* **PROBLEM DESCRIPTION**
What comes back must be the data itself, retyped exactly.
+++ DATA FOR PROCESSING
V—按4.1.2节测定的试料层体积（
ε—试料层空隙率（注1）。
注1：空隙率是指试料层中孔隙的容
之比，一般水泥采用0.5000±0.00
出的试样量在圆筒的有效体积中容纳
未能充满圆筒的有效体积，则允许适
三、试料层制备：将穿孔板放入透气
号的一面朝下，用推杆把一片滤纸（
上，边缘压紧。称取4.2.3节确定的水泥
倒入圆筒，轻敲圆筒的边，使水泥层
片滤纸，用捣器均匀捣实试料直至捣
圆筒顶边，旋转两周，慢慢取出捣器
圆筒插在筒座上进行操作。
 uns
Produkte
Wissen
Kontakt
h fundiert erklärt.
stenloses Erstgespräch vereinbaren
++++++
* **ANSWER TO THIS PROBLEM**
V—按4.1.2节测定的试料层体积（
ε—试料层空隙率（注1）。
注1：空隙率是指试料层中孔隙的容
之比，一般水泥采用0.5000±0.00
出的试样量在圆筒的有效体积中容纳
未能充满圆筒的有效体积，则允许适
三、试料层制备：将穿孔板放入透气
号的一面朝下，用推杆把一片滤纸（
上，边缘压紧。称取4.2.3节确定的水泥
倒入圆筒，轻敲圆筒的边，使水泥层
片滤纸，用捣器均匀捣实试料直至捣
圆筒顶边，旋转两周，慢慢取出捣器
圆筒插在筒座上进行操作。
 uns
Produkte
Wissen
Kontakt
h fundiert erklärt.
stenloses Erstgespräch vereinbaren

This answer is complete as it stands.